DAYS AFTER the BJP came out in defence of former Rajasthan home minister Gulab Chand Kataria, an accused in the Sohrabuddin Sheikh fake encounter case of 2005, the party decided to appoint Amit Shah, Narendra Modi’s close associate and another accused in the case, as general secretary in charge of Uttar Pradesh. Shah was the first serving state home minister to be sent behind bars on charges of murder and conspiracy. Now out on bail, he had been arrested on the basis of evidence provided by TEHELKA in the form of call records and secret internal notes of the Gujarat Police.
While Shah had become a major source of embarrassment for the Gujarat government, it was no secret that his organisational abilities had helped Modi consolidate his position in the state. Even as Shah prepares to take on a bigger role in the BJP ahead of the 2014 General Election as in charge of a state with 80 Lok Sabha seats, he also faces the challenge of an imminent arrest if his bail in the fake encounter case is cancelled. “Shah might face arrest in at least two of the three other cases of fake encounter in Gujarat,” says Mukul Sinha, a petitioner in the Sohrabuddin case. “Modi thought it wise to get Shah elevated to a national- level role so that in case the latter is arrested, it would become a national issue, and not a Gujarat-centric one that could dent Modi’s image.”
A senior BJP leader in Delhi agrees with Sinha’s view and adds that in case Shah is arrested while he is in charge of Uttar Pradesh, it would give the party fodder to charge the Congress with manipulating the CBI for partisan ends.

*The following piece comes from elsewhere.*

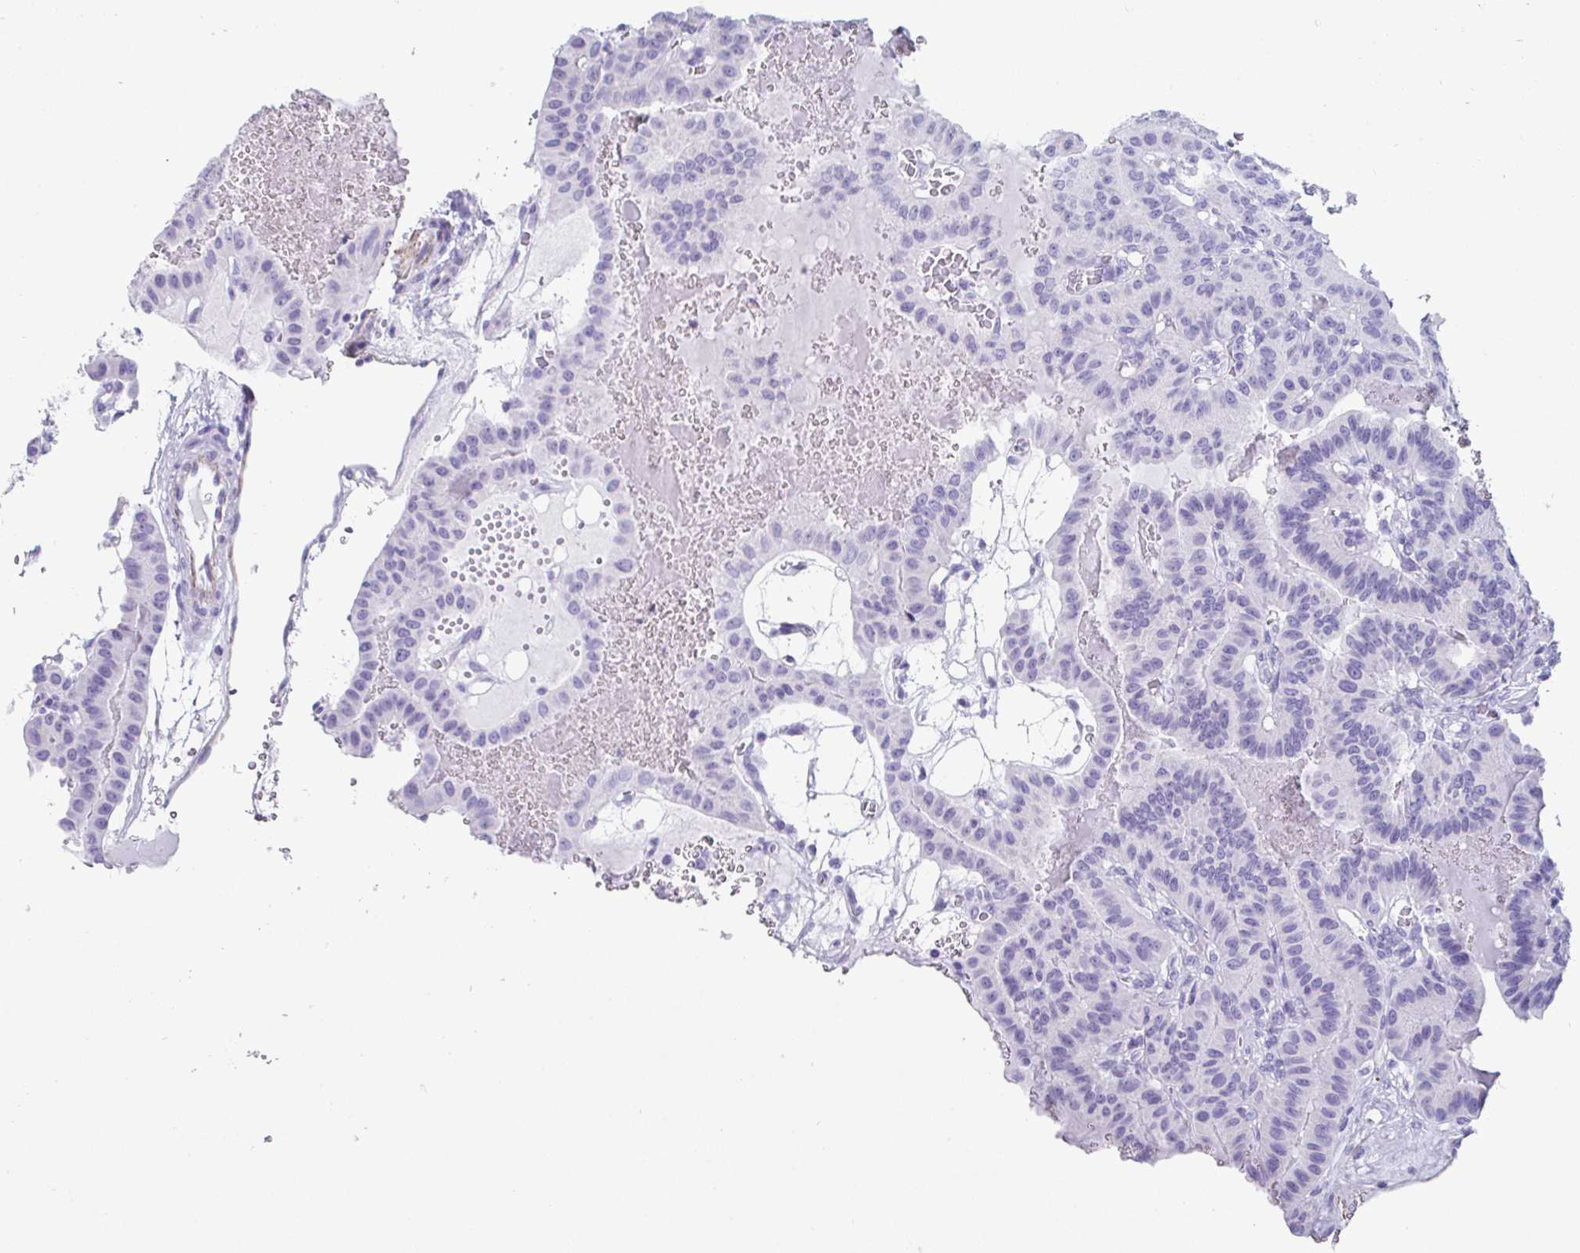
{"staining": {"intensity": "negative", "quantity": "none", "location": "none"}, "tissue": "thyroid cancer", "cell_type": "Tumor cells", "image_type": "cancer", "snomed": [{"axis": "morphology", "description": "Papillary adenocarcinoma, NOS"}, {"axis": "topography", "description": "Thyroid gland"}], "caption": "DAB immunohistochemical staining of thyroid cancer (papillary adenocarcinoma) shows no significant staining in tumor cells.", "gene": "CREG2", "patient": {"sex": "male", "age": 87}}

BJP President Rajnath Singh, however, maintains that there is no ulterior motive behind appointing Shah as in charge of UP — a crucial state for the BJP in the 2014 General Election. In the past, five successive state BJP chiefs, including former Bajrang Dal chief Vinay Katiyar, could not work their magic with the electorate in UP, and that got reflected in the part’s poor condition in the state. Shah is expected to bring his organisational skills into play in an effort to change that. In the current Lok Sabha, the BJP has only 10 seats from UP, while the SP has 22, the BSP 20 and the Congress 21.

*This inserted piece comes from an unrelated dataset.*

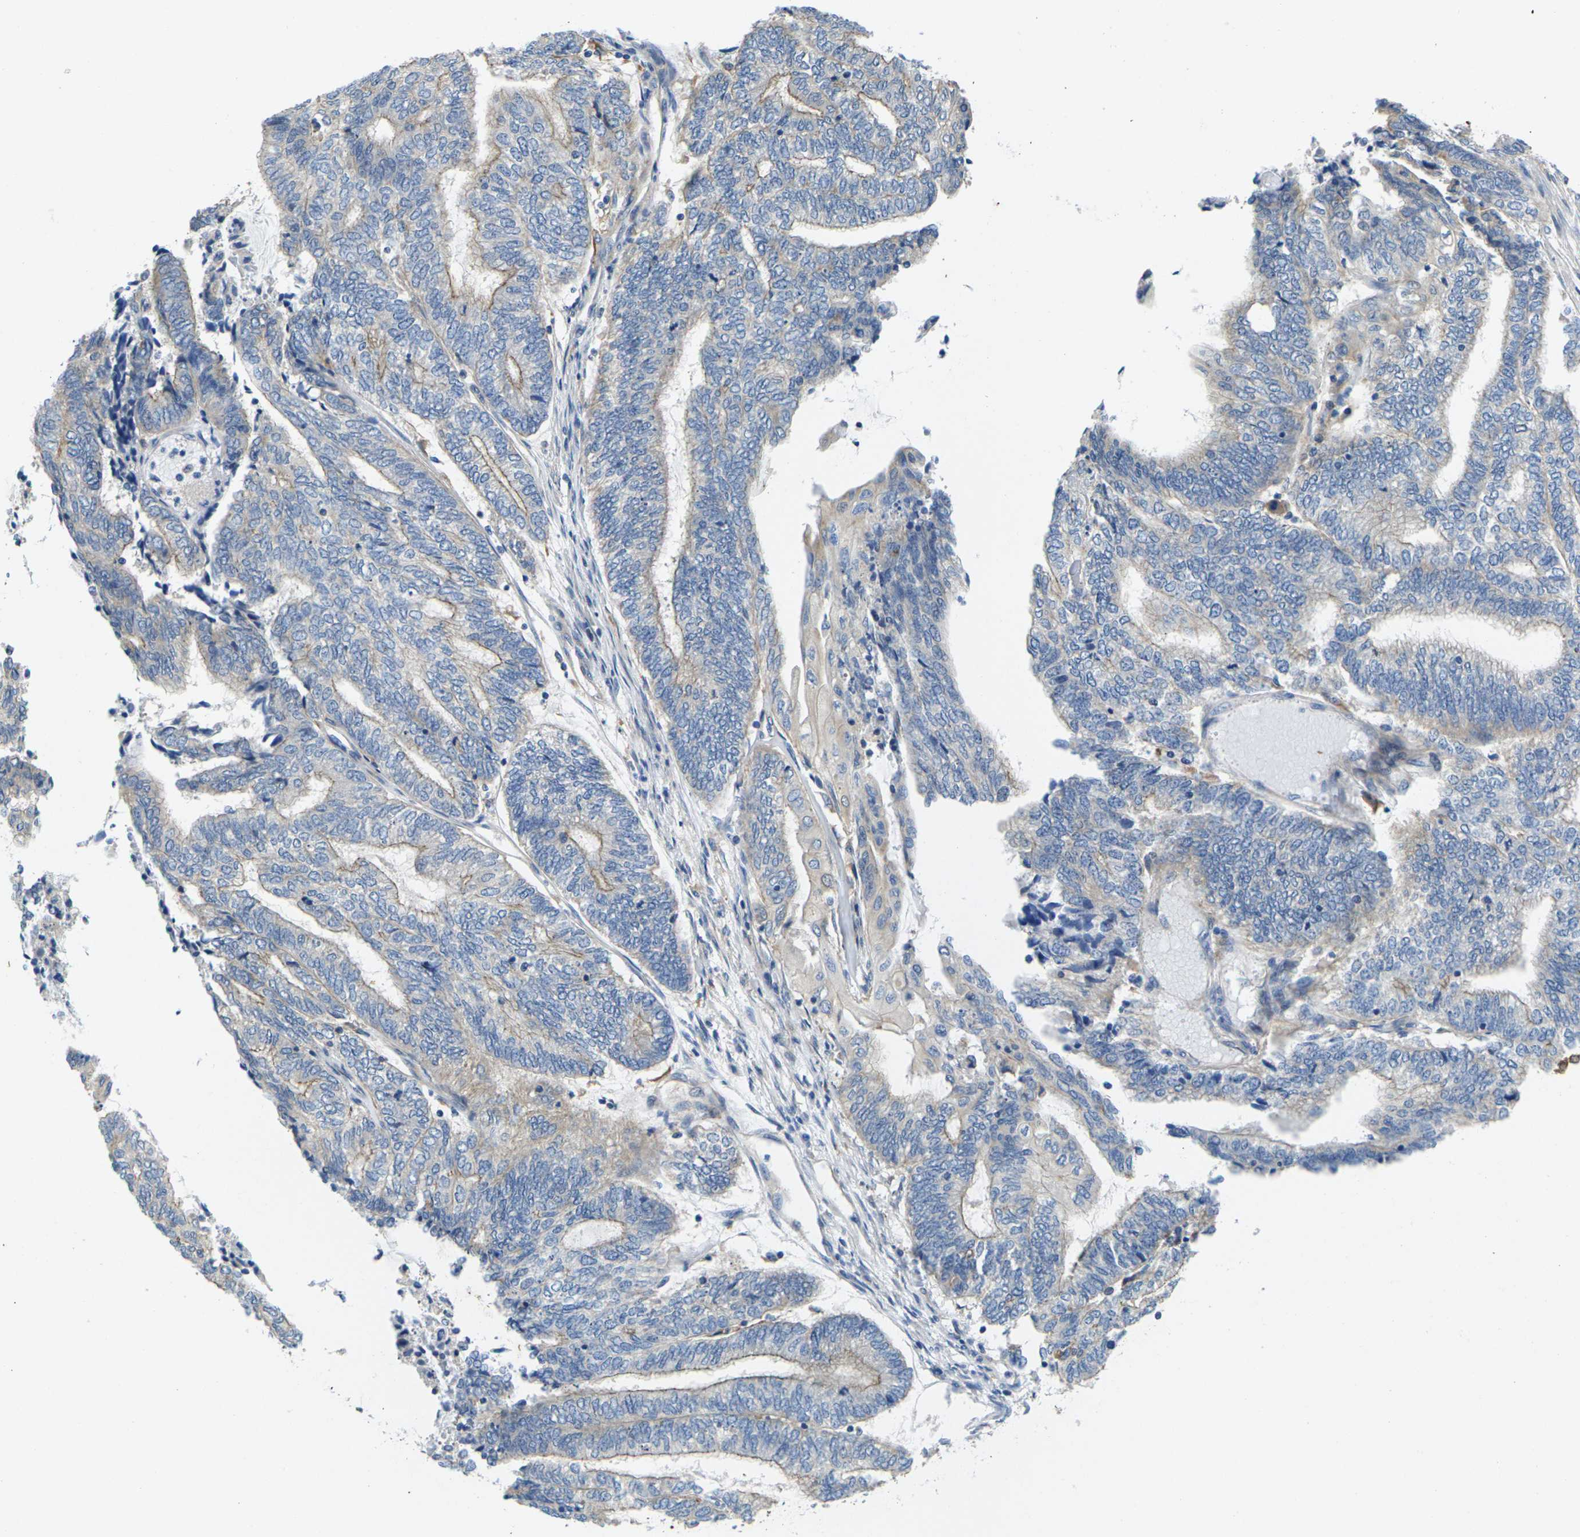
{"staining": {"intensity": "weak", "quantity": "25%-75%", "location": "cytoplasmic/membranous"}, "tissue": "endometrial cancer", "cell_type": "Tumor cells", "image_type": "cancer", "snomed": [{"axis": "morphology", "description": "Adenocarcinoma, NOS"}, {"axis": "topography", "description": "Uterus"}, {"axis": "topography", "description": "Endometrium"}], "caption": "Adenocarcinoma (endometrial) tissue reveals weak cytoplasmic/membranous expression in approximately 25%-75% of tumor cells (brown staining indicates protein expression, while blue staining denotes nuclei).", "gene": "SCNN1A", "patient": {"sex": "female", "age": 70}}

Senior BJP leaders who see themselves as Modi’s rivals say this is Modi’s chance to project himself in the league of Atal Bihari Vajpayee, who had a strong base in north India. They suggest Modi wants Shah to use his aggressive tactics to counter vote mobilisers of the Samajwadi Party like Raja Bhaiyya.
Singh, however, dismisses all such insinuations. “Why do you assume that we appointed Shah to please Modi, or at his behest?” he asks. “We did it purely because of Shah’s ability to mobilise voters and help them vote for change. He did good work in Gujarat and hopefully will replicate it in Uttar Pradesh.”
Shah, who was responsible for managing party funds for the BJP in Gujarat, had later been given charge of 10 ministries in the Modi dispensation. He had played a significant role in wresting control of the milk cooperatives in the state, which had earlier been the monopoly of the Congress.
The newly anointed general secretary is all set to begin his campaign in Uttar Pradesh with a ‘Jail Bharo Andolan’ on 29 May along with Rajnath Singh as part of the BJP’s agitation against price rise and corruption and on the issue of national security. The campaign is slated to begin from Rampur district, which has a sizeable Muslim population, and is also the constituency of Samajwadi Party leader Azam Khan.
While his new post may also be an opportunity in disguise for Shah, who finally has a chance to step out of Modi’s shadow in Gujarat and carve his own identity in Uttar Pradesh, the task seems tough. BJP’s revival in Uttar Pradesh will depend on how it takes on the Samajwadi Party and the BSP in consolidating the votes of the OBCs and Dalits. Shah will also have to deal with Modi’s rivals in the state who will use him as a bait to counter Modi. With other senior leaders like Kalyan Singh all set to make a return and Shah’s own fake encounter troubles, the road ahead for this Modi acolyte looks bumpy.